Qwen 3.6 27B vs Gemma 4 31B - making Packman game!
Gemma built a fully working Pac-Man in 4 minutes vs Qwen's 18.
In a recent benchmark comparing two open-source language models on a real-world coding task, Google's Gemma 4 31B decisively outperformed Alibaba's Qwen 3.6 27B. The test: generate a complete, playable Pac-Man HTML game from a single prompt. Both models ran locally on a MacBook Pro M5 Max with 64GB RAM. Qwen produced a more verbose response with creative visual elements and a neon aesthetic, but took 18 minutes and 4 seconds and consumed 33,946 tokens. Gemma, despite generating at 27 tokens/sec (vs Qwen's 32), finished in just 3 minutes and 51 seconds using only 6,209 tokens. Crucially, Gemma's output was cleaner, more logically consistent, and fully functional out of the box. The game featured smooth tile-based movement, proper ghost pathfinding, wall collision, and working power pellets—meeting all the contest specifications. Qwen's version, while visually impressive, had gameplay bugs and took significantly longer to produce.
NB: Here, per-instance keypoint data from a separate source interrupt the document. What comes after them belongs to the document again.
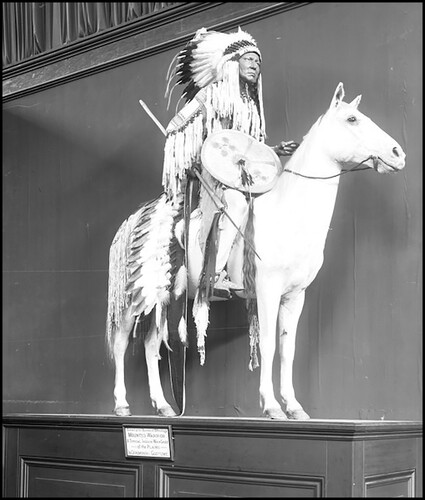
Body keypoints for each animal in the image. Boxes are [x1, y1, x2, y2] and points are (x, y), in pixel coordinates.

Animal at [105, 82, 404, 418]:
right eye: (352, 119)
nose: (398, 153)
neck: (288, 215)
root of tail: (134, 219)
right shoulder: (267, 291)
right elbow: (269, 345)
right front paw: (271, 406)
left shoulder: (294, 297)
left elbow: (287, 349)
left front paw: (294, 406)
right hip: (137, 296)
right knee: (121, 342)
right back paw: (121, 404)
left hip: (165, 298)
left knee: (150, 344)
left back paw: (163, 405)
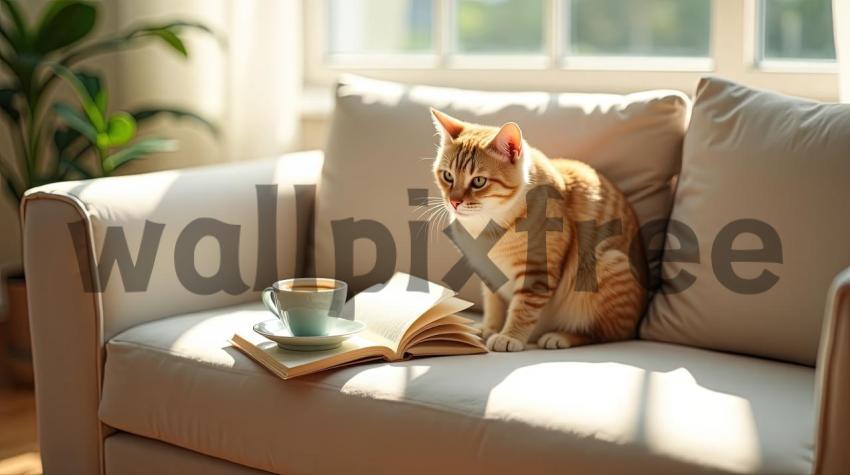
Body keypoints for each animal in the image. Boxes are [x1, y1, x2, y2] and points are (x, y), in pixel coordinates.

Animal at [428, 109, 644, 354]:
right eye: (448, 176)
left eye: (479, 181)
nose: (454, 202)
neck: (484, 227)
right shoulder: (489, 275)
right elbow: (493, 305)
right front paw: (489, 328)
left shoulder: (538, 270)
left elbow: (523, 308)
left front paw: (509, 336)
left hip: (607, 264)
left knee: (609, 333)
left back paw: (561, 336)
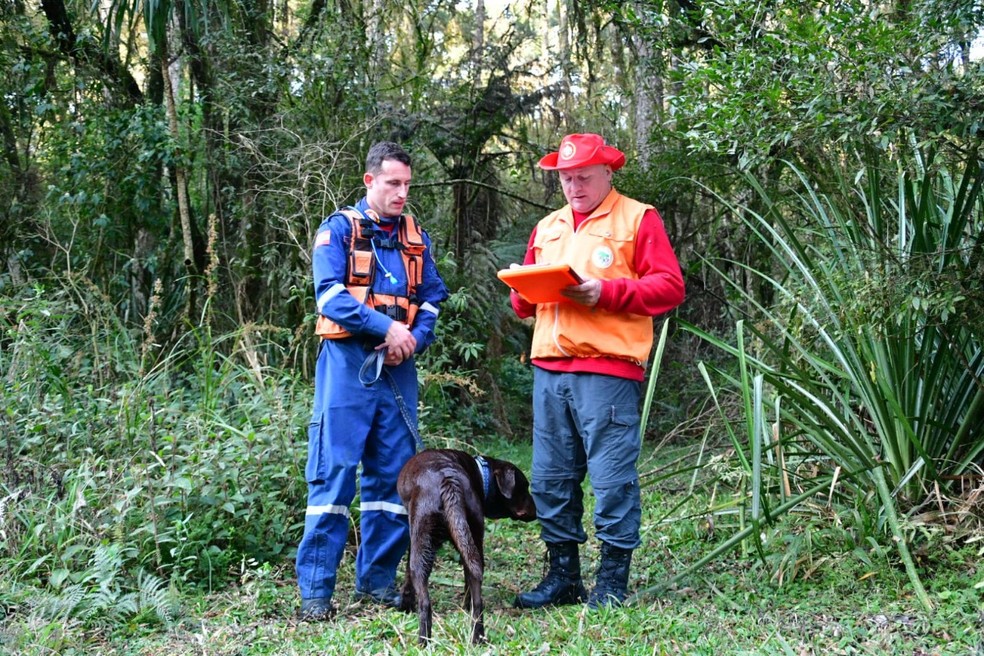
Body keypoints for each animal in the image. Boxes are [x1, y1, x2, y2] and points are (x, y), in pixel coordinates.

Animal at [396, 448, 540, 644]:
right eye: (524, 486)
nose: (537, 511)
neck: (481, 472)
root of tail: (448, 480)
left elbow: (407, 577)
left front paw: (404, 606)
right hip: (473, 540)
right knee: (477, 600)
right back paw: (477, 637)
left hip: (423, 546)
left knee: (425, 601)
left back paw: (423, 641)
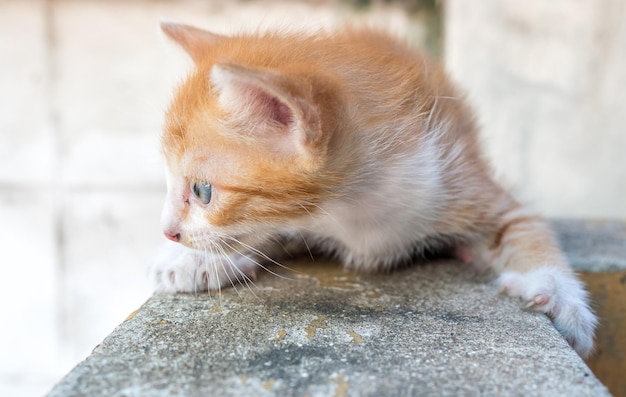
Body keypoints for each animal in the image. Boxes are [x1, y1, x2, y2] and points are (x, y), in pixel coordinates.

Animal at [150, 21, 596, 356]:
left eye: (202, 191)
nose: (167, 232)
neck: (353, 209)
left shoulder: (466, 183)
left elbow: (527, 230)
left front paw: (559, 296)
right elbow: (260, 233)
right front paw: (194, 261)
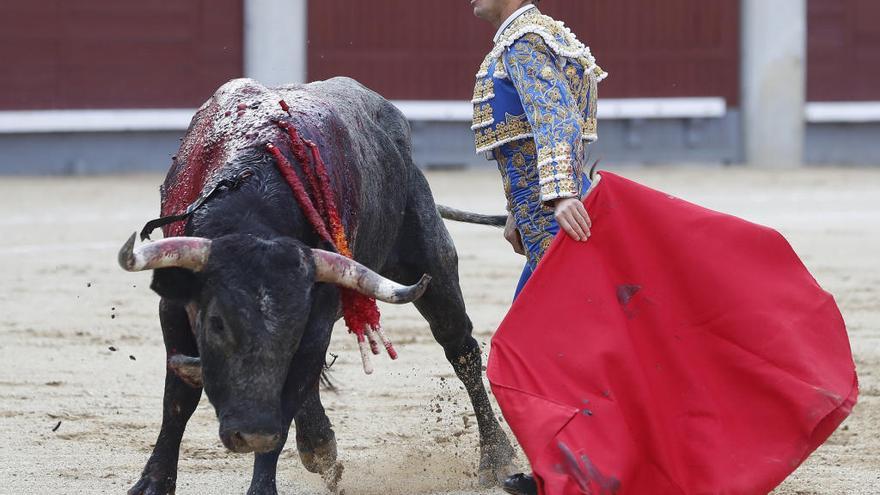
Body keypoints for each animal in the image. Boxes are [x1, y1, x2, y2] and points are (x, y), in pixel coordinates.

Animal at [117, 76, 516, 492]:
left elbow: (288, 393)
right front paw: (153, 482)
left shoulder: (317, 318)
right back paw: (319, 445)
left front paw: (265, 484)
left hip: (431, 263)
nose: (252, 432)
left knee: (461, 349)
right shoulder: (174, 308)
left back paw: (496, 457)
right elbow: (178, 398)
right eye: (217, 324)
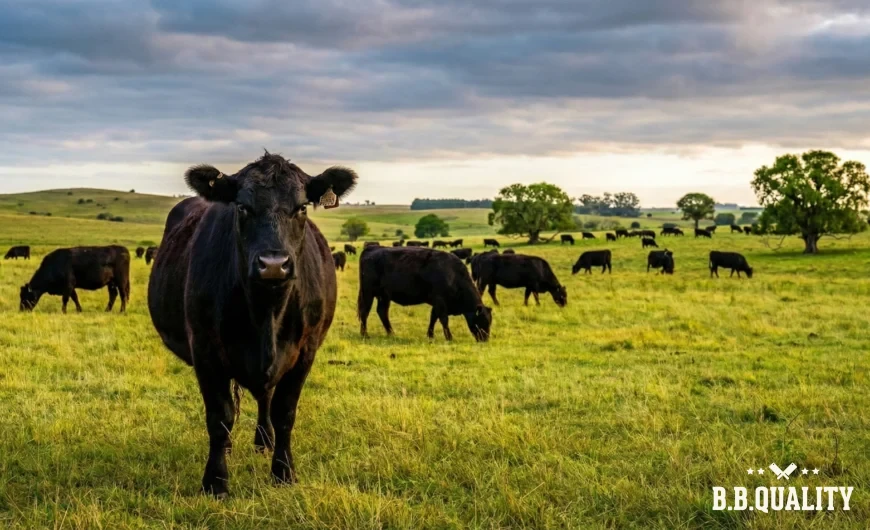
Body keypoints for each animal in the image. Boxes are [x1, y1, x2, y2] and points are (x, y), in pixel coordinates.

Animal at [147, 152, 357, 498]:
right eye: (242, 207)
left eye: (301, 207)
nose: (273, 265)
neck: (266, 312)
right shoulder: (205, 349)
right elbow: (220, 416)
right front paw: (216, 481)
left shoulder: (306, 350)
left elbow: (284, 412)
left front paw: (283, 472)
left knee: (266, 397)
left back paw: (264, 441)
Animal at [357, 247, 491, 341]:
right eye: (482, 320)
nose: (485, 339)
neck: (453, 275)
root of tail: (372, 249)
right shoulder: (440, 302)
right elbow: (444, 320)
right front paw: (449, 337)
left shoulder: (436, 304)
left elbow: (433, 318)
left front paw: (430, 335)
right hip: (368, 293)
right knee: (365, 312)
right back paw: (365, 335)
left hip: (384, 296)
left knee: (382, 312)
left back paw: (391, 333)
The contest underscores a key insight for developers deploying LLMs for code generation: raw token throughput is secondary to the quality and conciseness of the final answer. Gemma 4 31B demonstrated that a model can produce high-quality code with fewer iterations and less token spend, directly impacting cost and latency in production use. For tasks requiring precise logic—like game development, API integration, or data processing—a model that understands the problem and delivers a compact, correct solution is more valuable than one that merely generates large amounts of text. The results also highlight the importance of evaluating LLMs on task-specific benchmarks rather than generic perplexity or speed metrics. As local models improve, this kind of real-world coding test becomes a critical differentiator for enterprise adoption.
- Gemma 4 31B completed the Pac-Man game in 3m51s with 6,209 tokens vs Qwen's 18m04s and 33,946 tokens.
- Despite lower tokens/sec (27 vs 32), Gemma's output had superior game logic: smooth click reactions, correct wall and ghost handling.
- The contest demonstrates that efficiency and concise, correct code can be more valuable than verbose creativity in real-world coding tasks.
Why It Matters
For developers, Gemma shows that smaller, efficient models can outperform larger ones in practical coding tasks.